La gentillesse, c’est ce qu’on nous demande en réalité, à nous autres Palestiniens. Soyez gentils, tirez un trait sur le passé, avancez, « circulez ! » pourrait-on ajouter. Comme c’est arrangeant, la gentillesse. Plus de compte à rendre. Elle broie, écrase la responsabilité et interdit de mettre les mots. Qu’a-t-on vécu au juste, nous, les Palestiniens, si nous devons avoir la gentillesse d’oublier le passé ? Quelle est notre histoire ? Quelle place a-t-elle, dans la mémoire du monde ? Comment penser à autre chose qu’une amnésie sélective quand sur ces mêmes plateaux, on est pourtant libre du côté israélien ? De parler de son passé ? De dire à bon droit combien le 7 Octobre a été un traumatisme ? Pourquoi n’aurait-on pas ce droit, nous aussi, les Palestiniens ? De dire nos douleurs passées ? Pourquoi voudrions-nous bien les taire pour aller de l’avant ? Sommes-nous censés accepter que notre récit, nos témoignages, à nous, n’aient pas lieu d’être ? Que notre vécu soit rayé de la mémoire collective ? Que l’on soit mis au ban de l’histoire ?
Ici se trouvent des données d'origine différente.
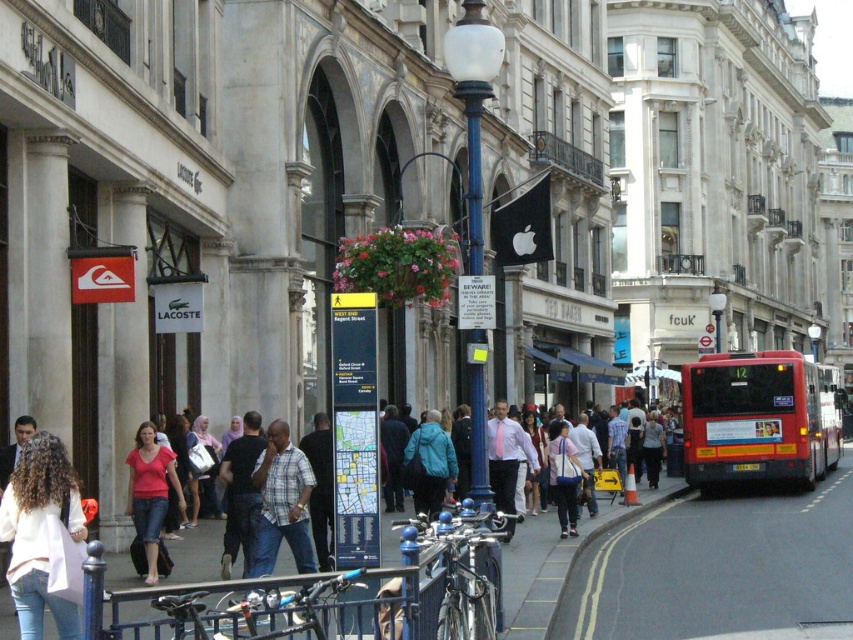
You are standing on the bustling urban street scene in front of the Lacoste storefront. You see two points marked in the image. Which point, point [437,429] or point [833,464], is closer to you?

Point [437,429] is closer to you than point [833,464] because it is closer to the camera.

You are standing at the center of the street looking forward. Which direction should you turn to see the red rubber bus at right?

The red rubber bus at right is located at point (759,419) in 2D coordinates, so you should turn to your right to face the direction of the red rubber bus at right.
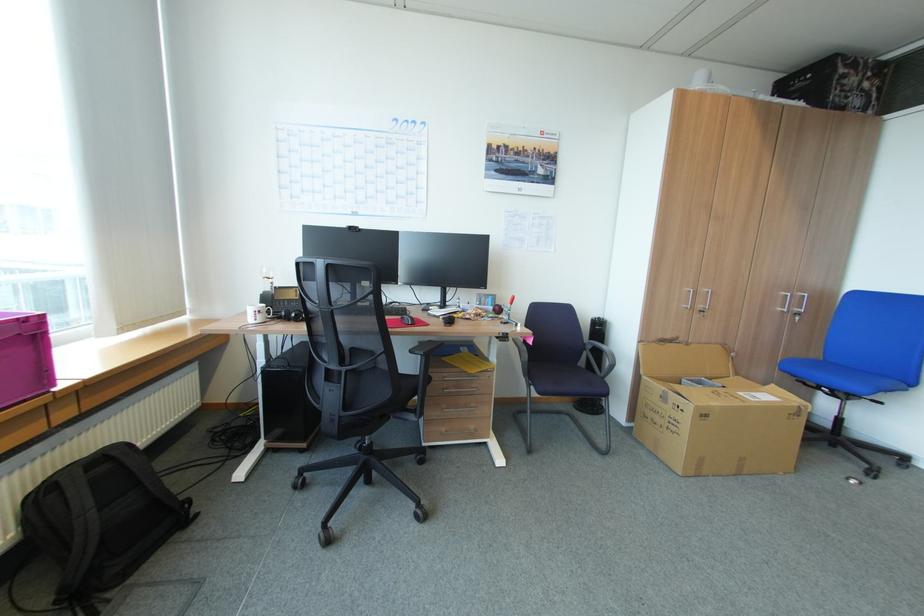
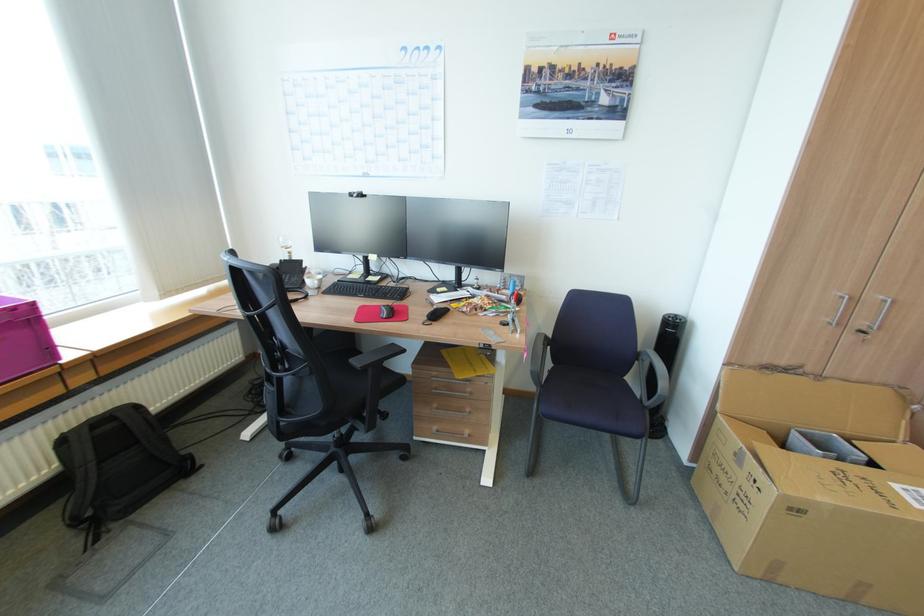
Locate, in the second image, the point that corresponds to (270,270) in the first image.

(286, 238)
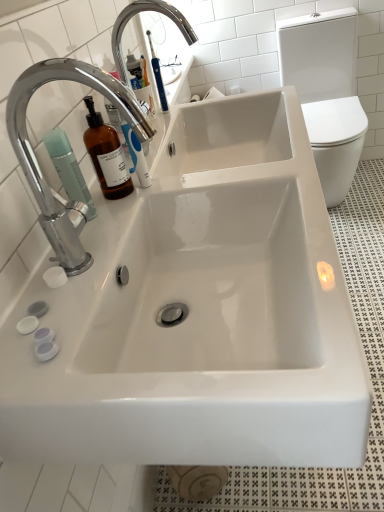
In order to face white glossy toilet bowl at right, should I rotate leftwards or rightwards?

You should rotate right by 17.306 degrees.

This screenshot has height=512, width=384. What are the coordinates of `matte green pump bottle at left` in the screenshot? It's located at (68, 169).

What are the coordinates of `chrome/metallic faucet at upper left, marked as the 1th tap in a front-to-back arrangement` in the screenshot? It's located at (38, 163).

What do you see at coordinates (38, 163) in the screenshot? The width and height of the screenshot is (384, 512). I see `chrome/metallic faucet at upper left, acting as the second tap starting from the top` at bounding box center [38, 163].

Where is `white glossy toilet bowl at right`? white glossy toilet bowl at right is located at coordinates (326, 92).

Is chrome metallic faucet at upper left, which is the second tap from bottom to top, further to camera compared to white glossy toilet bowl at right?

No, chrome metallic faucet at upper left, which is the second tap from bottom to top, is in front of white glossy toilet bowl at right.

Who is shorter, chrome metallic faucet at upper left, which appears as the first tap when viewed from the back, or white glossy toilet bowl at right?

Standing shorter between the two is chrome metallic faucet at upper left, which appears as the first tap when viewed from the back.

From a real-world perspective, which is physically below, chrome metallic faucet at upper left, which is the second tap from bottom to top, or white glossy toilet bowl at right?

white glossy toilet bowl at right.

Between chrome metallic faucet at upper left, which is the second tap from bottom to top, and white glossy toilet bowl at right, which one appears on the left side from the viewer's perspective?

Positioned to the left is chrome metallic faucet at upper left, which is the second tap from bottom to top.

From the image's perspective, between chrome/metallic faucet at upper left, marked as the 1th tap in a front-to-back arrangement, and chrome metallic faucet at upper left, the 1th tap when ordered from top to bottom, who is located below?

chrome/metallic faucet at upper left, marked as the 1th tap in a front-to-back arrangement.

Between point (45, 201) and point (114, 56), which one is positioned in front?

Point (45, 201)

Between chrome/metallic faucet at upper left, acting as the second tap starting from the top, and chrome metallic faucet at upper left, which is the second tap from bottom to top, which one is positioned in front?

chrome/metallic faucet at upper left, acting as the second tap starting from the top.

Between chrome/metallic faucet at upper left, acting as the second tap starting from the top, and chrome metallic faucet at upper left, the 1th tap when ordered from top to bottom, which one has larger width?

chrome metallic faucet at upper left, the 1th tap when ordered from top to bottom, is wider.

Can you confirm if chrome metallic faucet at upper left, which ranks as the 2th tap in front-to-back order, is bigger than matte green pump bottle at left?

Correct, chrome metallic faucet at upper left, which ranks as the 2th tap in front-to-back order, is larger in size than matte green pump bottle at left.

Considering the relative positions of chrome metallic faucet at upper left, the 1th tap when ordered from top to bottom, and matte green pump bottle at left in the image provided, is chrome metallic faucet at upper left, the 1th tap when ordered from top to bottom, to the left of matte green pump bottle at left from the viewer's perspective?

In fact, chrome metallic faucet at upper left, the 1th tap when ordered from top to bottom, is to the right of matte green pump bottle at left.

Who is more distant, chrome metallic faucet at upper left, which ranks as the 2th tap in front-to-back order, or matte green pump bottle at left?

chrome metallic faucet at upper left, which ranks as the 2th tap in front-to-back order, is further away from the camera.

Find the location of a particular element. Image resolution: width=384 pixels, height=512 pixels. cleaning product below the chrome metallic faucet at upper left, which appears as the first tap when viewed from the back (from a real-world perspective) is located at coordinates (68, 169).

Would you say matte green pump bottle at left is to the left or to the right of chrome metallic faucet at upper left, which is the second tap from bottom to top, in the picture?

matte green pump bottle at left is positioned on chrome metallic faucet at upper left, which is the second tap from bottom to top,'s left side.

Between matte green pump bottle at left and chrome metallic faucet at upper left, which is the second tap from bottom to top, which one is positioned in front?

matte green pump bottle at left is closer to the camera.

From a real-world perspective, which object stands above the other?

chrome metallic faucet at upper left, which ranks as the 2th tap in front-to-back order.

Is chrome metallic faucet at upper left, which is the second tap from bottom to top, located within matte green pump bottle at left?

No, chrome metallic faucet at upper left, which is the second tap from bottom to top, is not a part of matte green pump bottle at left.

Is chrome/metallic faucet at upper left, marked as the 1th tap in a front-to-back arrangement, smaller than matte green pump bottle at left?

Actually, chrome/metallic faucet at upper left, marked as the 1th tap in a front-to-back arrangement, might be larger than matte green pump bottle at left.

Is point (41, 78) closer to camera compared to point (73, 155)?

Yes, point (41, 78) is in front of point (73, 155).

Is chrome/metallic faucet at upper left, the first tap in the bottom-to-top sequence, taller than matte green pump bottle at left?

Indeed, chrome/metallic faucet at upper left, the first tap in the bottom-to-top sequence, has a greater height compared to matte green pump bottle at left.

Is chrome/metallic faucet at upper left, the second tap when ordered from back to front, looking in the opposite direction of matte green pump bottle at left?

chrome/metallic faucet at upper left, the second tap when ordered from back to front, is not turned away from matte green pump bottle at left.

Is white glossy toilet bowl at right bigger than matte green pump bottle at left?

Correct, white glossy toilet bowl at right is larger in size than matte green pump bottle at left.

Is matte green pump bottle at left a part of white glossy toilet bowl at right?

No, matte green pump bottle at left is located outside of white glossy toilet bowl at right.

Is white glossy toilet bowl at right positioned far away from matte green pump bottle at left?

Indeed, white glossy toilet bowl at right is not near matte green pump bottle at left.

Find the location of a particular element. This screenshot has height=512, width=384. tap located above the chrome/metallic faucet at upper left, acting as the second tap starting from the top (from the image's perspective) is located at coordinates (138, 13).

Considering the sizes of objects chrome metallic faucet at upper left, which is the second tap from bottom to top, and chrome/metallic faucet at upper left, acting as the second tap starting from the top, in the image provided, who is thinner, chrome metallic faucet at upper left, which is the second tap from bottom to top, or chrome/metallic faucet at upper left, acting as the second tap starting from the top,?

chrome/metallic faucet at upper left, acting as the second tap starting from the top.

What's the angular difference between chrome metallic faucet at upper left, the 1th tap when ordered from top to bottom, and chrome/metallic faucet at upper left, the second tap when ordered from back to front,'s facing directions?

The angle between the facing direction of chrome metallic faucet at upper left, the 1th tap when ordered from top to bottom, and the facing direction of chrome/metallic faucet at upper left, the second tap when ordered from back to front, is 0.00192 degrees.

From a real-world perspective, is chrome metallic faucet at upper left, which is the second tap from bottom to top, physically below chrome/metallic faucet at upper left, acting as the second tap starting from the top?

Yes, from a real-world perspective, chrome metallic faucet at upper left, which is the second tap from bottom to top, is under chrome/metallic faucet at upper left, acting as the second tap starting from the top.

From a real-world perspective, starting from the white glossy toilet bowl at right, which tap is the 1st one vertically above it? Please provide its 2D coordinates.

[(138, 13)]

This screenshot has width=384, height=512. I want to click on tap that is on the left side of chrome metallic faucet at upper left, which ranks as the 2th tap in front-to-back order, so click(38, 163).

Which object lies further to the anchor point white glossy toilet bowl at right, matte green pump bottle at left or chrome/metallic faucet at upper left, the first tap in the bottom-to-top sequence?

matte green pump bottle at left.

Based on their spatial positions, is chrome/metallic faucet at upper left, the first tap in the bottom-to-top sequence, or matte green pump bottle at left further from chrome metallic faucet at upper left, the 1th tap when ordered from top to bottom?

matte green pump bottle at left is positioned further to the anchor chrome metallic faucet at upper left, the 1th tap when ordered from top to bottom.

Looking at the image, which one is located further to chrome/metallic faucet at upper left, acting as the second tap starting from the top, white glossy toilet bowl at right or chrome metallic faucet at upper left, the 1th tap when ordered from top to bottom?

The object further to chrome/metallic faucet at upper left, acting as the second tap starting from the top, is white glossy toilet bowl at right.

Which object lies further to the anchor point chrome/metallic faucet at upper left, marked as the 1th tap in a front-to-back arrangement, matte green pump bottle at left or white glossy toilet bowl at right?

The object further to chrome/metallic faucet at upper left, marked as the 1th tap in a front-to-back arrangement, is white glossy toilet bowl at right.

Estimate the real-world distances between objects in this image. Which object is further from matte green pump bottle at left, chrome metallic faucet at upper left, which appears as the first tap when viewed from the back, or chrome/metallic faucet at upper left, the second tap when ordered from back to front?

chrome metallic faucet at upper left, which appears as the first tap when viewed from the back, lies further to matte green pump bottle at left than the other object.

From the picture: Based on their spatial positions, is white glossy toilet bowl at right or chrome/metallic faucet at upper left, the first tap in the bottom-to-top sequence, further from chrome metallic faucet at upper left, which is the second tap from bottom to top?

Among the two, white glossy toilet bowl at right is located further to chrome metallic faucet at upper left, which is the second tap from bottom to top.

Considering their positions, is white glossy toilet bowl at right positioned closer to matte green pump bottle at left than chrome metallic faucet at upper left, the 1th tap when ordered from top to bottom?

The object closer to matte green pump bottle at left is chrome metallic faucet at upper left, the 1th tap when ordered from top to bottom.

From the image, which object appears to be nearer to white glossy toilet bowl at right, chrome metallic faucet at upper left, which appears as the first tap when viewed from the back, or matte green pump bottle at left?

Among the two, chrome metallic faucet at upper left, which appears as the first tap when viewed from the back, is located nearer to white glossy toilet bowl at right.

Find the location of a particular element. cleaning product between chrome/metallic faucet at upper left, marked as the 1th tap in a front-to-back arrangement, and chrome metallic faucet at upper left, which appears as the first tap when viewed from the back, in the front-back direction is located at coordinates (68, 169).

Locate an element on the screen. cleaning product between chrome/metallic faucet at upper left, acting as the second tap starting from the top, and white glossy toilet bowl at right, along the z-axis is located at coordinates (68, 169).

In order to click on tap between chrome/metallic faucet at upper left, acting as the second tap starting from the top, and white glossy toilet bowl at right in the front-back direction in this screenshot , I will do pos(138,13).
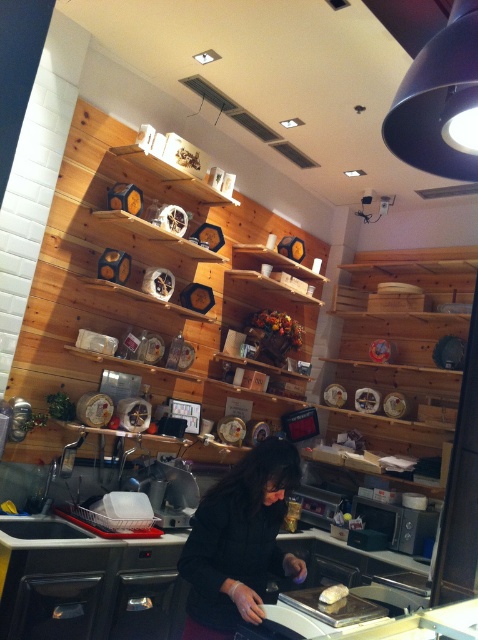
Question: Estimate the real-world distances between objects in this image. Which object is farther from the black fabric at center?

Choices:
 (A) white glossy bread at center
 (B) satin black exhaust hood at upper right

Answer: (B)

Question: Which point appears farthest from the camera in this image?

Choices:
 (A) (333, 598)
 (B) (283, 461)
 (C) (442, 147)

Answer: (A)

Question: Can you confirm if black fabric at center is smaller than satin black exhaust hood at upper right?

Choices:
 (A) no
 (B) yes

Answer: (A)

Question: Does black fabric at center have a lesser width compared to white glossy bread at center?

Choices:
 (A) no
 (B) yes

Answer: (A)

Question: Observing the image, what is the correct spatial positioning of black fabric at center in reference to satin black exhaust hood at upper right?

Choices:
 (A) right
 (B) left

Answer: (B)

Question: Which point is closer to the camera taking this photo?

Choices:
 (A) (344, 595)
 (B) (388, 124)

Answer: (B)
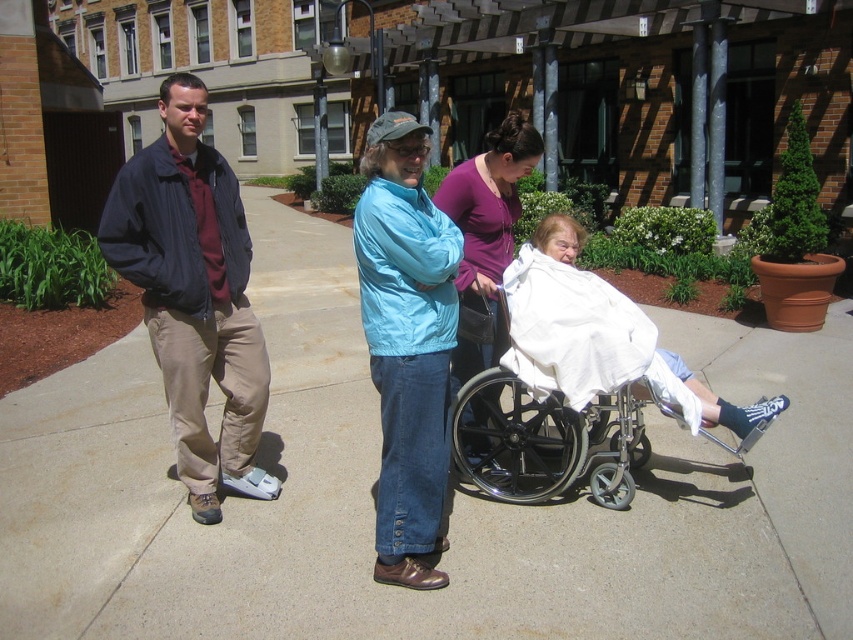
Is matte blue jacket at center wider than light blue nylon jacket at center?

Yes.

How much distance is there between matte blue jacket at center and light blue nylon jacket at center?

matte blue jacket at center is 95.04 centimeters from light blue nylon jacket at center.

The height and width of the screenshot is (640, 853). In order to click on matte blue jacket at center in this screenshot , I will do `click(193, 294)`.

Can you confirm if concrete at center is smaller than matte purple shirt at center?

No.

In the scene shown: Can you confirm if concrete at center is bigger than matte purple shirt at center?

Indeed, concrete at center has a larger size compared to matte purple shirt at center.

This screenshot has height=640, width=853. What do you see at coordinates (453, 502) in the screenshot?
I see `concrete at center` at bounding box center [453, 502].

Find the location of a particular element. concrete at center is located at coordinates (453, 502).

Is light blue nylon jacket at center taller than metallic silver wheelchair at center?

Yes.

Does light blue nylon jacket at center lie in front of metallic silver wheelchair at center?

That is True.

Based on the photo, who is more distant from viewer, (457,262) or (647,451)?

The point (647,451) is behind.

Image resolution: width=853 pixels, height=640 pixels. In order to click on light blue nylon jacket at center in this screenshot , I will do `click(405, 342)`.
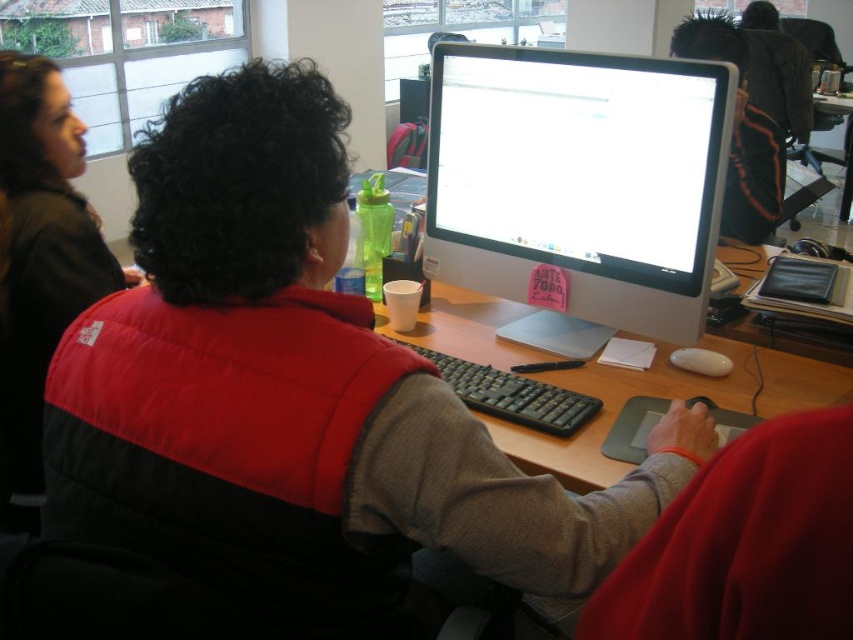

Voilà ce que nous pouvons, voilà ce que nous devons éviter aux Palestiniens. L’espoir, aujourd’hui, est là, à la portée de tous. N’importe qui, en France ou ailleurs, peut raconter de leur côté. En donnant leur début (certainement pas le 7 Octobre), leur milieu, leur fin. Leurs protagonistes, leurs antagonistes, leurs lieux, avec le souci, toujours, de rendre justice en ouvrant grands les bras de l’histoire. Raconter pour que la mémoire de la Palestine ne disparaisse avec ses morts. Pour ne pas la tuer une seconde fois, la Palestine, en passant son souvenir sous silence.

A nous maintenant. A nous, les artistes, de consacrer une chanson, un film, un livre, une peinture, une vidéo, une pièce de théâtre, aux Palestiniens… A nous, les enseignants, de leur dédier quelques minutes de notre cours. A nous, toutes et tous, de parler d’eux autour d’un verre le soir, d’un repas en famille, un café à l’université, une pause clope avec des collègues de travail, sur les réseaux sociaux. A nous, tous, et n’importe qui.